Brief: Carry on the article about the film "Babylon," starting right after its last sentence.
--- Text shown Enclosed Below ---
Metaphorically, of course.

But.

Also literally.

The oversized, coked-up film follows two upstarts — feral actress Nellie LaRoy (Margot Robbie) and ambitious gofer Manny Torres (Diego Calva) — as they climb (or perhaps sink) to the top in the golden age of Hollywood. As new stars rise, the old ones, like Valentino-esque heartthrob Jack Conrad (Brad Pitt), struggle to find their place in unfamiliar constellations.

Let’s unpack writer-director Damien Chazelle’s “Babylon,” a filthy, funny, frenetic film that might be the weirdest holiday-season release in recent memory.

‘Babylon’ has fun with a familiar story.

Li Jun Li plays Lady Fay Zhu in "Babylon."
Li Jun Li plays Lady Fay Zhu in "Babylon."

Chazelle has built an Oscar-nominated career out of reinterpreting Americana, from the Technicolor musical in “La La Land” to the moon landing in “First Man.” Now, he takes ball-step-change from Emma Stone dancing at an observatory to a wilder west: the very birth of Hollywood.
--- End of Enclosed Text shown ---
--- Available data Enclosed Below ---
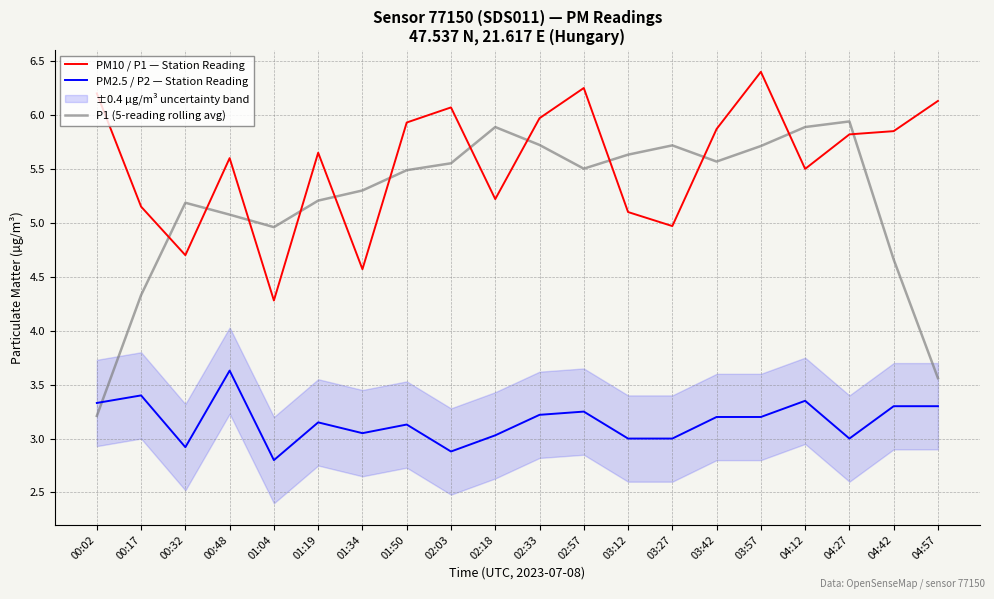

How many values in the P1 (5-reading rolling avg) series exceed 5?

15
--- End of Enclosed Available data ---
--- Available data Enclosed Below ---
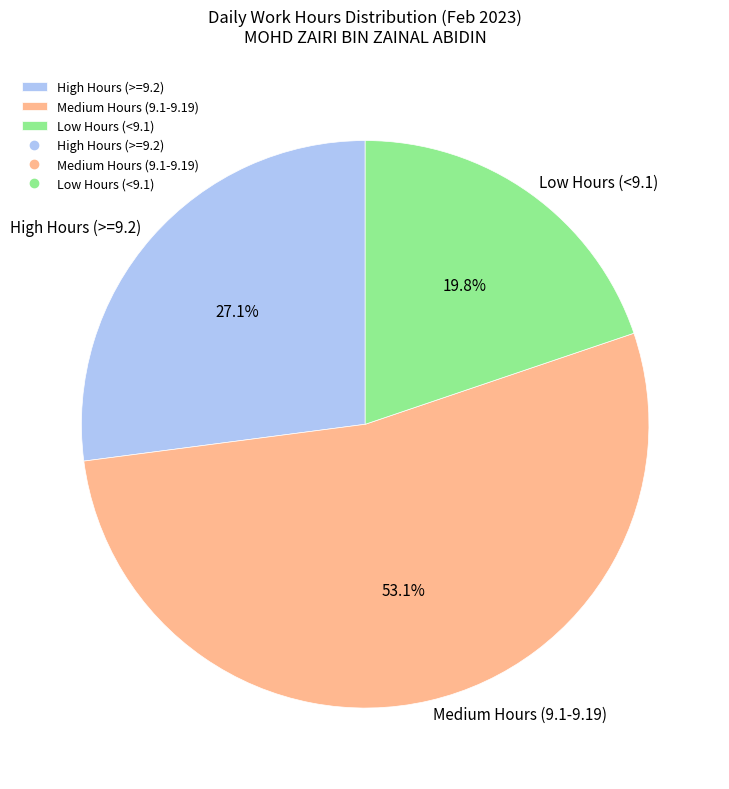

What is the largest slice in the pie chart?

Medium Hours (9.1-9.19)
--- End of Enclosed Available data ---
Answer area:
Specifically, “Babylon” charts the heyday of silent pictures as it transforms into the brave new world of talkies. And yes, this is well-trod soil, which the movie knows. The title evokes “Hollywood Babylon,” the 1959 book by Kenneth Anger that put to print some of the most salacious gossip of the studio set. The most obvious touchstone is “Singin’ In the Rain,” of course. “Babylon” agrees, and to say more would be to spoil a little too much.

You’re not crazy to think that a story exposing the seedy society lurking beneath our most treasured silver screen escapades has been done particularly often in recent years, too.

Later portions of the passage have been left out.